# 7h1 heads



## Pontiachris (Oct 30, 2009)

i have a set of 7h1 heads off a 72 350 i knwo they have the larger 1.77 exhaust valve but the smaller 1.96 intake valve they would have much better compression than the 4x heads i have with 111cc chambers cause they have like 98cc or sumthin would it be good to put bigger valves in them and put them on my mild 455?


----------



## 646904GTO (Feb 10, 2008)

As with most Pontiac heads I have come across in over the years they probably need all new valves and guides. Don't go cheap here. Go ahead and have the bowls cut and hard seats installed, new guides(your choice bronze liners or bronze guides, but do them. All new valves! Don't forget to have the machinist cut all 16 guide towers for viton seals. New springs too. Don't be afraid to throw $700+ at them. I raced stock heads for years on circle tracks, heads are where the power comes from.
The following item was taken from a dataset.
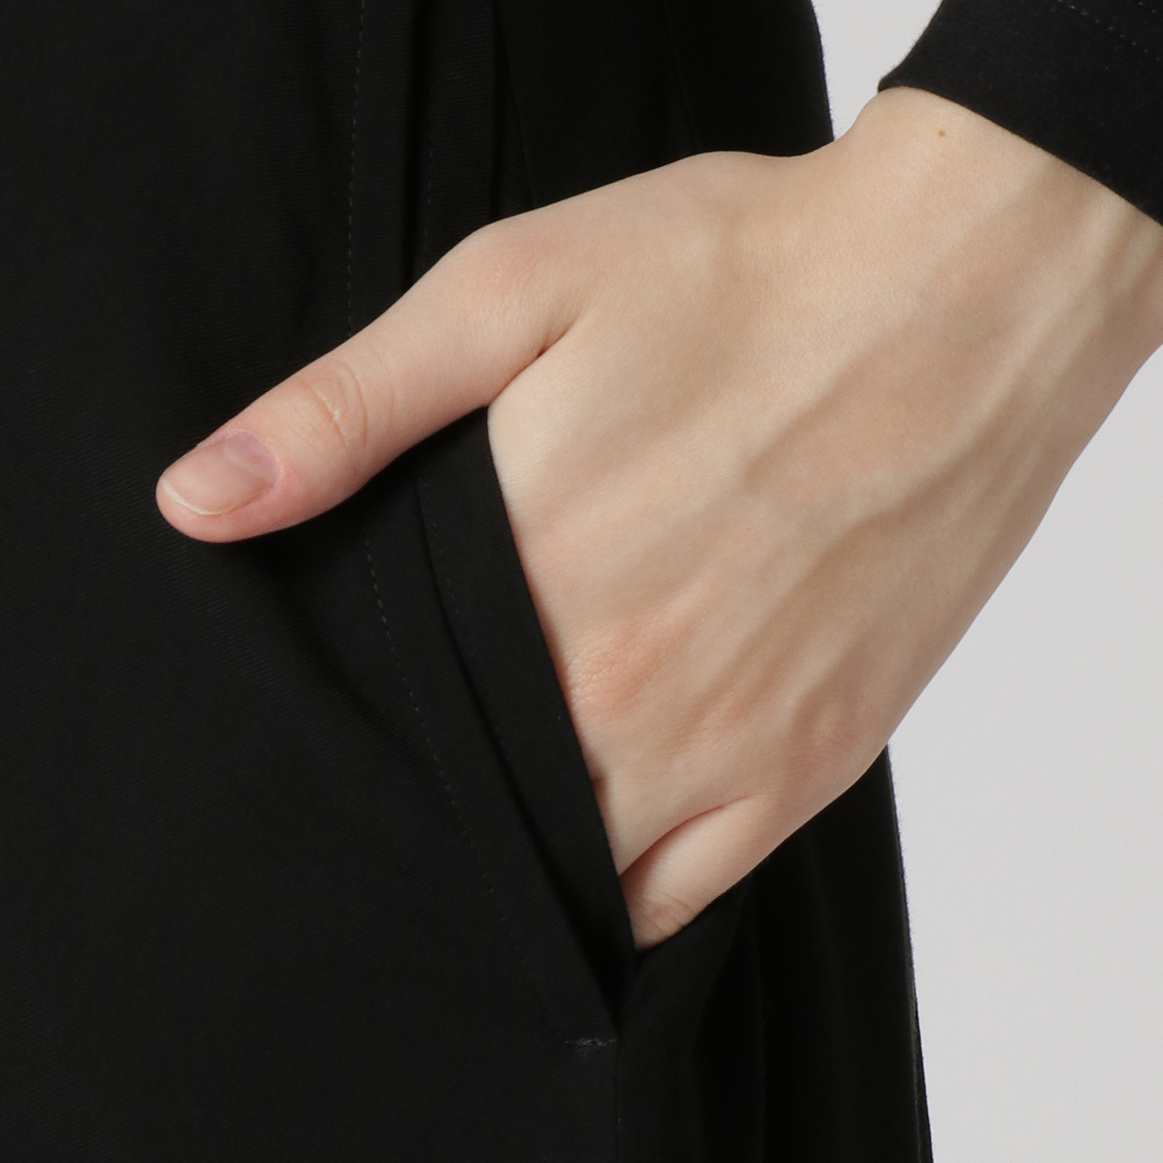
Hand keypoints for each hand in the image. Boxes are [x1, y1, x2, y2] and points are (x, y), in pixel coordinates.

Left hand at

Those will be really nice on your 455.


----------



## assasn2k (Feb 10, 2009)

:agree but also, don't forget they have press in studs, which are junk. i would almost say go with a nice pair or rebuilt 6x and get them hand ported. you still need to get rid of the bottle neck studs and go to 7/16 all the way up. best of luck, i just swapped my junky 7h1's for a set of nice 6x-4 i hand ported. car screams now with that little 350.arty:


----------